Notes from RUSI Conference: Military Influence

RUSI logoThe Royal United Services Institute hosted a one day conference on the subject of “Military Influence” in London on 29 October 2015 with a selection of speakers addressing different aspects of influence, propaganda, information operations and the media. This is a summary from the on the record part of the day’s presentations.

Opening address – Lord Howell “Power and Persuasion – The New Military Role”

At the heart of Lord Powell’s opening comments, he stressed the interwoven nature of elements commonly seen as independent disciplines. Military capability, diplomacy, capacity building and intelligence gathering are now very “blurred at the edges”. The UK government has not fully recognised this yet and has no strategy for it. But none of this is new – for over three decades it has been clear that power has been shifting and that there is a need to reconfigure defence and diplomacy. Lord Powell highlighted a House of Lords “Soft Power” Report.

Small organisations – thinking of terrorist cells – can cause destruction, including through the use of drones and technology. Look at the sheer lack of success of US foreign policy despite US military might. The battle is no longer on the battlefield – trust becomes a winning weapon.

Christopher Paul – RAND “Assessing and Evaluating Influence Activities”
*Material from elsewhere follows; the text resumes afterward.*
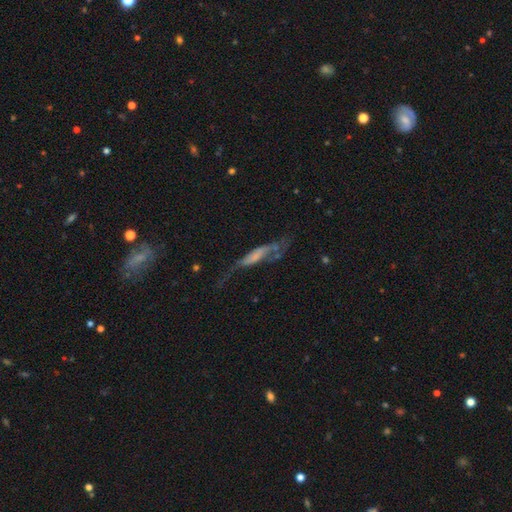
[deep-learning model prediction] A featured or disk galaxy (53%).

Vote fractions:
- Smooth or featured? featured or disk: 53% / smooth: 37% / star or artifact: 10%
- Edge-on disk? no: 55% / yes: 45%
- Merging? major disturbance: 42% / none: 27% / minor disturbance: 22% / merger: 8%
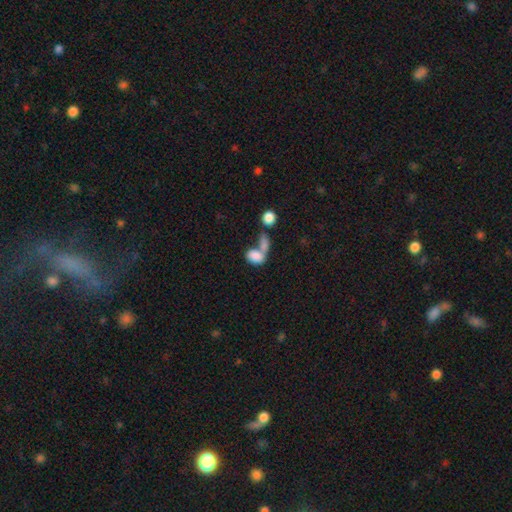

Assessing IIP (Inform, Influence and Persuade) activities is a significant challenge – much ambiguity over causation, multiple stakeholders, long timeframes. Social marketing gives good insight and benchmarks – and not just on profit as the measure of success. Assessment starts in the planning – needs to be Smart (Specific, Measurable, Achievable…). Behavioural objectives are preferable to attitudinal objectives. Need a sense of what success and failure looks like. A pilot effort first is good.

Neville Bolt – “Propaganda of the Deed”

Propaganda of the Deed is an aesthetic/symbolic form of violence with a political marketing message: “violence blends kinetic action with communicative intent”. The violent act is the main tool of the terrorist groups now – pictures can be captured, copied and repeated millions of times. The intention is to energise and mobilise – the more it can be reduced to a single icon, the more flexible it becomes.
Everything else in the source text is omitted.